[Saved entries]
•••
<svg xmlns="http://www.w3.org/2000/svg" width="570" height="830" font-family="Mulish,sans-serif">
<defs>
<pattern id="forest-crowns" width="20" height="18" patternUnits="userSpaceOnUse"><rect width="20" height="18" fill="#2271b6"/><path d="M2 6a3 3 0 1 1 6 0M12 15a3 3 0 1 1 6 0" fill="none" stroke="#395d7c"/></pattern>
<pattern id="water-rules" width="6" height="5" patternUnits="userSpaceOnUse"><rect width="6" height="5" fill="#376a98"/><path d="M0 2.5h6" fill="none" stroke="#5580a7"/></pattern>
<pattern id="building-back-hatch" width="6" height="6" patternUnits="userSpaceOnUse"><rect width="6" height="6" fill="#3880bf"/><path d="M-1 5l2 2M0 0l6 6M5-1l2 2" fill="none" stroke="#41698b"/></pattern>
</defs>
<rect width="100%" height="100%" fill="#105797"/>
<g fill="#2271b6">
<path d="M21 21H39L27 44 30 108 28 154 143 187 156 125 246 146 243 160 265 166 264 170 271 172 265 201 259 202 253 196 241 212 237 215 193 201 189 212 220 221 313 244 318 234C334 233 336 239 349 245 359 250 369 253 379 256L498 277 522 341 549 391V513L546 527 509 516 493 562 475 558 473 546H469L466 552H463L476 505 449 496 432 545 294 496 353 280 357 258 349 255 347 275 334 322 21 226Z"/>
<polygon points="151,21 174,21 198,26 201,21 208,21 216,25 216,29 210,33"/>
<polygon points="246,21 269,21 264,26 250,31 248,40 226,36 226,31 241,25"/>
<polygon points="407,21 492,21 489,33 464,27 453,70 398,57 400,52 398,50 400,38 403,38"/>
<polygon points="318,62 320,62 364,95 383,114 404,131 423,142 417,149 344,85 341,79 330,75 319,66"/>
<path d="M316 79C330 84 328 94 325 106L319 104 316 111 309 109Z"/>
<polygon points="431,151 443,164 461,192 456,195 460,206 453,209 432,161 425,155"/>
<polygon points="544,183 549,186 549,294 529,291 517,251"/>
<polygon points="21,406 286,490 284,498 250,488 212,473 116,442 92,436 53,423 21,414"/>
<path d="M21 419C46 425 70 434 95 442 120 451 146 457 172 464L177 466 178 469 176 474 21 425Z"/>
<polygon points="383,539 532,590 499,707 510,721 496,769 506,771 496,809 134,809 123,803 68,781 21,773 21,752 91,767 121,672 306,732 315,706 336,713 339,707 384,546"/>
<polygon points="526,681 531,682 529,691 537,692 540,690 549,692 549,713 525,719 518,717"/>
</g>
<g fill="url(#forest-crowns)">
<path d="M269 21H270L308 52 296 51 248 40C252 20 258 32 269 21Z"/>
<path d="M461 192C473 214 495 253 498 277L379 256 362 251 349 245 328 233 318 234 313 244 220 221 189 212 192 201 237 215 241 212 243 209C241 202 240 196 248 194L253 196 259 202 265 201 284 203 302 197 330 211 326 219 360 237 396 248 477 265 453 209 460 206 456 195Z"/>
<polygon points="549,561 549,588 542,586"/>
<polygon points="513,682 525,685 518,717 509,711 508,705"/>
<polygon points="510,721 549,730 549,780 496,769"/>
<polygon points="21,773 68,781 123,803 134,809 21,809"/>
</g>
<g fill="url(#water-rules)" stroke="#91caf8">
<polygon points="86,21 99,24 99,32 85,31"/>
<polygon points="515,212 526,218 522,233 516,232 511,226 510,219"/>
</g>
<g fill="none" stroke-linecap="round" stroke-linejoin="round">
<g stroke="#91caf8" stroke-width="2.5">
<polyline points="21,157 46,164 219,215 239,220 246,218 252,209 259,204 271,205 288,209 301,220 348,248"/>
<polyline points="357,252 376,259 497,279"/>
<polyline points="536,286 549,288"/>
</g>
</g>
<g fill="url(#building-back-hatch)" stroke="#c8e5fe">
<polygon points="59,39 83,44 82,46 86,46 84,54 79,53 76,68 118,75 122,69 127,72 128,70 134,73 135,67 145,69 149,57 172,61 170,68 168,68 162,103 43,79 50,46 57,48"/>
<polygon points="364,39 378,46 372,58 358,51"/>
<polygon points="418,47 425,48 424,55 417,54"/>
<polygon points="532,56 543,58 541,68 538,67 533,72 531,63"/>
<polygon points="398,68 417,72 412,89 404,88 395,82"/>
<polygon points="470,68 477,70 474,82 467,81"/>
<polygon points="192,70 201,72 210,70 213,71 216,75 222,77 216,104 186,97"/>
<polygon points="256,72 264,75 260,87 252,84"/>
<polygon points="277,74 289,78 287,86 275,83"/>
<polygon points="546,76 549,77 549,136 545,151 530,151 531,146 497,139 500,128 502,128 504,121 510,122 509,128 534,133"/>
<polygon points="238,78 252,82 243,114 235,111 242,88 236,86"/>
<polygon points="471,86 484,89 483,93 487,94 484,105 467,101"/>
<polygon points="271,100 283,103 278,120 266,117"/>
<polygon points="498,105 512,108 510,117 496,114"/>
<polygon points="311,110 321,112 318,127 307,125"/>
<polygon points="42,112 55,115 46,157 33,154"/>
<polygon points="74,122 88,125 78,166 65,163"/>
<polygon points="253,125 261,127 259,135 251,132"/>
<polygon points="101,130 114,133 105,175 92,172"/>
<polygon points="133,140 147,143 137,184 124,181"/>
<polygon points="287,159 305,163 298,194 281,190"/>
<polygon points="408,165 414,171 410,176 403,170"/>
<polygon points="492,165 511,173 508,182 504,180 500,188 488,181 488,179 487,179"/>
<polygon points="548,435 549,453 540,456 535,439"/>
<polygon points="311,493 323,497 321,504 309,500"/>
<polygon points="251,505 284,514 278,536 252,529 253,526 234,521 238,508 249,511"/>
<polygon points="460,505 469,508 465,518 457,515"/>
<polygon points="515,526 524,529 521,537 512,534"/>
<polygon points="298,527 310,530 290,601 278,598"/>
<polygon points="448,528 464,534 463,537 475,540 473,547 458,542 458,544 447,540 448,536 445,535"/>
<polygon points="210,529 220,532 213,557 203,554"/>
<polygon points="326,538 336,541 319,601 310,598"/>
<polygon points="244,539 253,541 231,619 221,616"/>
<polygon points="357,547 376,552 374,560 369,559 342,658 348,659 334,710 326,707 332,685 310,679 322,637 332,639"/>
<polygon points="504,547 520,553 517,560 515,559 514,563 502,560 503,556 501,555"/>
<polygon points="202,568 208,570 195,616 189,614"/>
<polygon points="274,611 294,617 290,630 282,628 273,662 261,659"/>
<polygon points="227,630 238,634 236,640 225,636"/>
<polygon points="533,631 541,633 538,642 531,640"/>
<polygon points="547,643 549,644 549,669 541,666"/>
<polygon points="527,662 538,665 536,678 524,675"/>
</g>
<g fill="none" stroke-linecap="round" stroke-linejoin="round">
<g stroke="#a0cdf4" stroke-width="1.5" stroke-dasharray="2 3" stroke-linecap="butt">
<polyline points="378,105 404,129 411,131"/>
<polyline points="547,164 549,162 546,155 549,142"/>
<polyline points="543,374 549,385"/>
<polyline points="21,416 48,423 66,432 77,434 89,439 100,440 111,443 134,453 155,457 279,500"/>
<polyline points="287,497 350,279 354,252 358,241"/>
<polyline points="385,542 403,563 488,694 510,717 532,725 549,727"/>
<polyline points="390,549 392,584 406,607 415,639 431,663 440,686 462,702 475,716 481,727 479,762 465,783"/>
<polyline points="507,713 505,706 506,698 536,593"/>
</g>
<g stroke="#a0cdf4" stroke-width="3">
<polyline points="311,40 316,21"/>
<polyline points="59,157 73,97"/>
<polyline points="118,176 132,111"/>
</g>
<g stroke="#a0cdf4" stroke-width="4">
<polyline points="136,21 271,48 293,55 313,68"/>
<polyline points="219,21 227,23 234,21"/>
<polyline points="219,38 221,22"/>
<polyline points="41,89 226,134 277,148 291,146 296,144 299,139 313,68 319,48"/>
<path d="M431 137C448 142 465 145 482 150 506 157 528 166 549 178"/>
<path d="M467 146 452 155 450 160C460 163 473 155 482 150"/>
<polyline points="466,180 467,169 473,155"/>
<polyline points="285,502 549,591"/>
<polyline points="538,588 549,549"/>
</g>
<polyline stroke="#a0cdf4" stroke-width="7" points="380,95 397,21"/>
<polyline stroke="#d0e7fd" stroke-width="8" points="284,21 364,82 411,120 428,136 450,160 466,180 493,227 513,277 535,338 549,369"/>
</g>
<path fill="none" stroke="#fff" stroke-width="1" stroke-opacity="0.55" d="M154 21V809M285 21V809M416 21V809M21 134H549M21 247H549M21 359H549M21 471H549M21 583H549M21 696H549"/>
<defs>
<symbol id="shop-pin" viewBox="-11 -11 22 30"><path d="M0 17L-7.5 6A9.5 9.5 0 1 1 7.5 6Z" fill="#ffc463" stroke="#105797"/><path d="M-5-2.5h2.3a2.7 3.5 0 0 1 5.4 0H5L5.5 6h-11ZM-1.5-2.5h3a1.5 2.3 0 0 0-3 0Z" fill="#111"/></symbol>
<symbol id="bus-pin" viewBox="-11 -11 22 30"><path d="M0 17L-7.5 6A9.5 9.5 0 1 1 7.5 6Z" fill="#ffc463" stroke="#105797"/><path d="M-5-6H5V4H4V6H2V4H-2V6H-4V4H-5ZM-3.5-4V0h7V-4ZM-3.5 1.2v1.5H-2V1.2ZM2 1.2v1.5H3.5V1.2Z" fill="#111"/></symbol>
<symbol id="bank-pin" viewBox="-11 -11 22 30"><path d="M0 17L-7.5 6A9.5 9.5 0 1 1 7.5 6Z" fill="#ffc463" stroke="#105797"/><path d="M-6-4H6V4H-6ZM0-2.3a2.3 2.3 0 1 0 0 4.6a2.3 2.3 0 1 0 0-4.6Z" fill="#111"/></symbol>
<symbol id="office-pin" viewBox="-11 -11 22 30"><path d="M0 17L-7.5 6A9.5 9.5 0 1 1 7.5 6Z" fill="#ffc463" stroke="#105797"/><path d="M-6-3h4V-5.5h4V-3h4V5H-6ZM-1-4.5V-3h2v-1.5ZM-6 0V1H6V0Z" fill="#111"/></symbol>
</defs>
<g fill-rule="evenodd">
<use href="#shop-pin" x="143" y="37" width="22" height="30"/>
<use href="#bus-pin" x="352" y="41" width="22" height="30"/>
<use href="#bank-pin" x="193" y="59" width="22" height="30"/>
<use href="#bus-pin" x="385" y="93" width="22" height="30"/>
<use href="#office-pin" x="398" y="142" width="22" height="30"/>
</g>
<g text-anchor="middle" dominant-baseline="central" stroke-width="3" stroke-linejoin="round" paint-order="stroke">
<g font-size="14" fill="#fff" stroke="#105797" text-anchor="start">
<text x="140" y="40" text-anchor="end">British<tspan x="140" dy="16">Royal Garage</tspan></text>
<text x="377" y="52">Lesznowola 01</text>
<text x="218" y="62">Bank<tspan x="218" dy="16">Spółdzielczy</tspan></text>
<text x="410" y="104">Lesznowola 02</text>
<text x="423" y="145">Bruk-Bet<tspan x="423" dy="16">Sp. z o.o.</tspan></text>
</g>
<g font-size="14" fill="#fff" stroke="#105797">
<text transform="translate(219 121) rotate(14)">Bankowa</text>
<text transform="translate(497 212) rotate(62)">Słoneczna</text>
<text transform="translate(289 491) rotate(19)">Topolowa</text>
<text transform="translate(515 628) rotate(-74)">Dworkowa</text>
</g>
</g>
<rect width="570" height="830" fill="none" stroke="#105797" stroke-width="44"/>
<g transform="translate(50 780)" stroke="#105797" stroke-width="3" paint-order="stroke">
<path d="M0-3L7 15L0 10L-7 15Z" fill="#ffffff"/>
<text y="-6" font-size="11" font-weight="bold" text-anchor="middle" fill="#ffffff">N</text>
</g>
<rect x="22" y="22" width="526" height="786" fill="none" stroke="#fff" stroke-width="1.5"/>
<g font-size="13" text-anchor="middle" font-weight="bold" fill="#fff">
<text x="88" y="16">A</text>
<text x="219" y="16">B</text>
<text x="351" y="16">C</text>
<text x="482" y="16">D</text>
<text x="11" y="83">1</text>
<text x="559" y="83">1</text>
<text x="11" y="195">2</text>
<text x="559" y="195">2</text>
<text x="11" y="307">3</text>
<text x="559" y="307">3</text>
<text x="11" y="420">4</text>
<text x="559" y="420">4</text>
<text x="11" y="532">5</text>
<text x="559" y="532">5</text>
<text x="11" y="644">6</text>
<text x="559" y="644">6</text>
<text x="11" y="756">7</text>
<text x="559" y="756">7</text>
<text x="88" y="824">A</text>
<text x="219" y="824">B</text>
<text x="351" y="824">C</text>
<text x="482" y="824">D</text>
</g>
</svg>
•••
**WORK ITEM**
How many lines of the data include the word "ffffff"? Reply with the number and nothing else.

**SOLUTION TO THE PROBLEM**
2